So oft habe ich mir schon vorgenommen, auf jedes „letzte Mal“ in den Jahren zu hören. Nicht mehr weitermachen. Doch es ist ja immer irgendetwas zu tun. Die Geschichten der alten Lady erzählen. Und dann wird gesagt, du machst das gut mit der Öffentlichkeitsarbeit. Oder auch zu viel.

Nee, find ich gar nicht. Echt nicht. Also selbst ich bekomme nur einen kleine Teil der täglichen Geschichten hier mit. Und wenn wir mal ehrlich sind, dann kommt bei euch da draußen, wenn es hoch kommt, vielleicht 0,0001 % von diesen Geschichten an. Also eher wenig. Jetzt mal rein proportional. Ich würde es toll finden, wenn ich euch jede Geschichte erzählen könnte, wenn ich Worte fände, um euch Zentimeter für Zentimeter mitnehmen zu können. Ich versuche es.
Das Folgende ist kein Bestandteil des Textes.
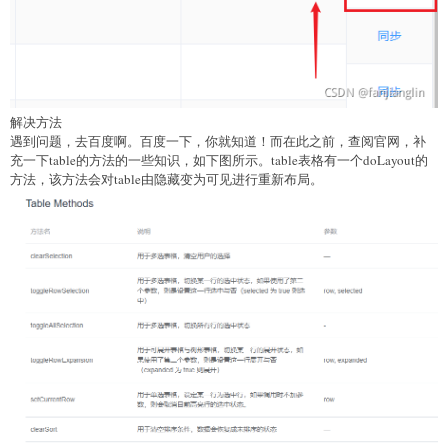
解决方法
遇到问题，去百度啊。百度一下，你就知道！而在此之前，查阅官网，补
充一下table的方法的一些知识，如下图所示。table表格有一个doLayout的
方法，该方法会对table由隐藏变为可见进行重新布局。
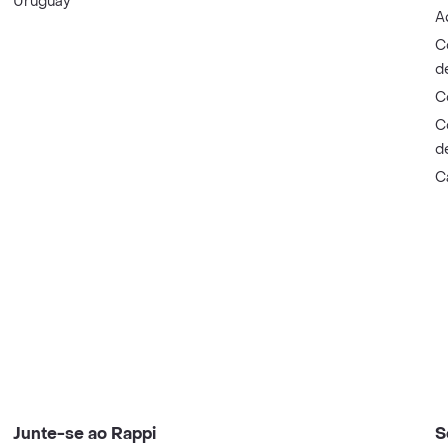
Uruguay
A
C
d
C
C
d
C
Junte-se ao Rappi
S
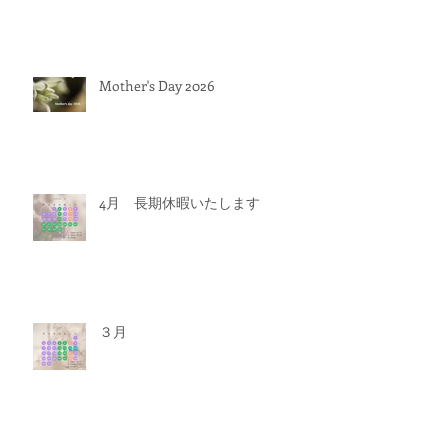
Mother's Day 2026
4月 長期休暇いたします
３月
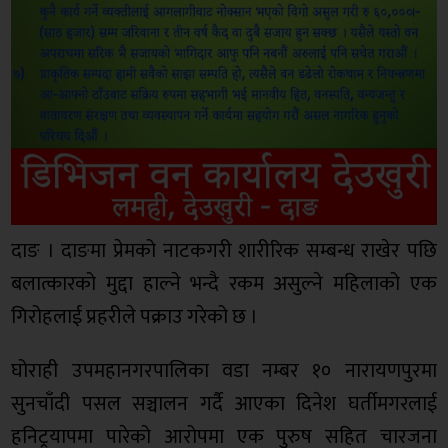
दाङ । दाङमा प्रेमको नाटकगरी शारीरिक सम्बन्ध राखेर पछि
बलात्कारको मुद्दा हाल्ने भन्दै रकम असुल्ने महिलाको एक
गिरोहलाई प्रहरीले पक्राउ गरेको छ ।
घोराही उपमहानगरपालिका वडा नम्बर १० नारायणपुरमा
सुनचाँदी पसल सञ्चालन गर्दै आएका दिनेश घर्तीमगरलाई
हनिट्रयापमा पारेको आरोपमा एक पुरुष सहित चारजना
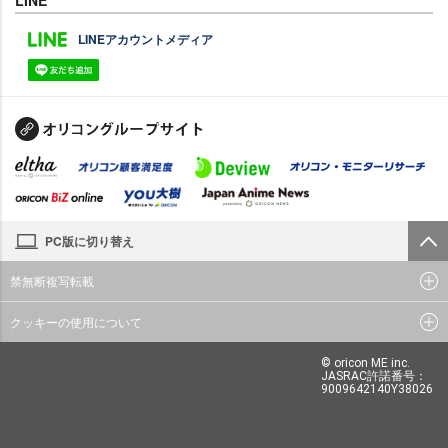
LINEアカウントメディア
PC版に切り替え
禁無断複写転載
クッキーの使用について
© oricon ME inc.
JASRAC許諾番号：
9009642140Y38026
Dieses Tierheim steht jetzt seit 15 Jahren. Ein stilles Jubiläum in einer chaotischen Zeit. Vor 15 Jahren stand ich hier und mein Leben stand in Flammen. Ich hab damals sehr erfolglos probiert, es mit Bier zu löschen. Die meisten Freunde in meinem Umfeld damals sangen von Liebe. Ich, ich sang die ganze Zeit von dir, alte Lady.
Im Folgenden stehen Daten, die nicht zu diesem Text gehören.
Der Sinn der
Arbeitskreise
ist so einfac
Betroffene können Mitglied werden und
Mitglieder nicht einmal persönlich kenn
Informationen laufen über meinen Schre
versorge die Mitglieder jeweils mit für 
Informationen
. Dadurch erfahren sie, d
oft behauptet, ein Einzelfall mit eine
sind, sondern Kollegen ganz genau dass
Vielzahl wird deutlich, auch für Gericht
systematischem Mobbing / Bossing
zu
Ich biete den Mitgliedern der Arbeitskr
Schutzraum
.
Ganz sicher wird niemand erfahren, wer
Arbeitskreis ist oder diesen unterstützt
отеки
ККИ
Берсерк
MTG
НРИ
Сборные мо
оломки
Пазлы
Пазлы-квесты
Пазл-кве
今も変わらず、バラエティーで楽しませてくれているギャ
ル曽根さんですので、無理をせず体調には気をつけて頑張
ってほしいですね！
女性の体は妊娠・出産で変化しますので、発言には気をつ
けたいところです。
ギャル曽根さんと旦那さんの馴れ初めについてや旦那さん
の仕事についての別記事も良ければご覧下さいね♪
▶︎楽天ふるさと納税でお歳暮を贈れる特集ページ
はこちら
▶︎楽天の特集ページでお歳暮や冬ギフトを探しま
Jetzt singt vor allem meine Tochter den Titelsong von Peppa Wutz und fragt:

„Papa, wie kannst du so unglaublich streng sein und gleichzeitig darf ich alles, was ich will?“

Und ich sag dann: „Ja.“ Und denke, dass ich das wohl irgendwie bis jetzt ganz gut gemacht habe. Das mit dieser alten Lady und meiner Tochter. Denn dann sehe ich die Welt und seit Jahren spreche ich in den Resümees über eine verrückte Welt, die voll mit

 

Hass und Verzweiflung ist, muss dann mit verbunden Händen Corona und Lockdowns erleben, mit der Angst das alles hier zu verlieren. Dann kamen eure Spenden. Und diese kaputte Welt hatte so viel Nächstenliebe für dieses Tierheim über, wie noch nie zuvor. Nie habe ich eine bessere Welt erlebt. Während Fackelmärsche im Fernsehen laufen, darf ich Mails und Briefe jeden Tag in Massen öffnen. Nachrichten mit so vielen lieben Worten voller Zuversicht.
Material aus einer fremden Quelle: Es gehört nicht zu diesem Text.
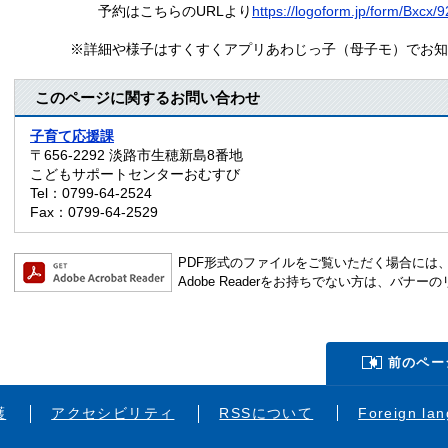
予約はこちらのURLより
https://logoform.jp/form/Bxcx/
※詳細や様子はすくすくアプリあわじっ子（母子モ）でお知
このページに関するお問い合わせ
子育て応援課
〒656-2292
淡路市生穂新島8番地
こどもサポートセンターおむすび
Tel：0799-64-2524
Fax：0799-64-2529
PDF形式のファイルをご覧いただく場合には、Ado
Adobe Readerをお持ちでない方は、バ
前のペー
護
アクセシビリティ
RSSについて
Foreign la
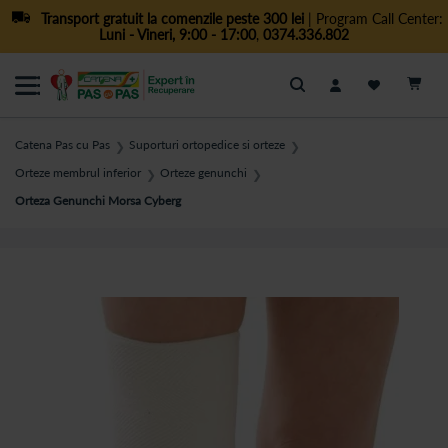
Transport gratuit la comenzile peste 300 lei
| Program Call Center:
Luni - Vineri, 9:00 - 17:00
,
0374.336.802
Cautare
Catena Pas cu Pas
Suporturi ortopedice si orteze
❯
❯
Orteze membrul inferior
Orteze genunchi
❯
❯
Orteza Genunchi Morsa Cyberg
Und oft steht da einfach nur: Danke.

Und ich denke dann immer: Danke.

 

Und dann glaub ich, dass ich es geschafft habe. In meiner ganz eigenen Welt zu leben. Und wie schön ist das denn bitte. Dass ich hier sein darf. Ey, wegen Menschen wie euch, habe ich Menschen wie mein Team um mich. Das reicht. Das ist gut. Und das ist richtig. Selten war ich mir so sicher im Leben.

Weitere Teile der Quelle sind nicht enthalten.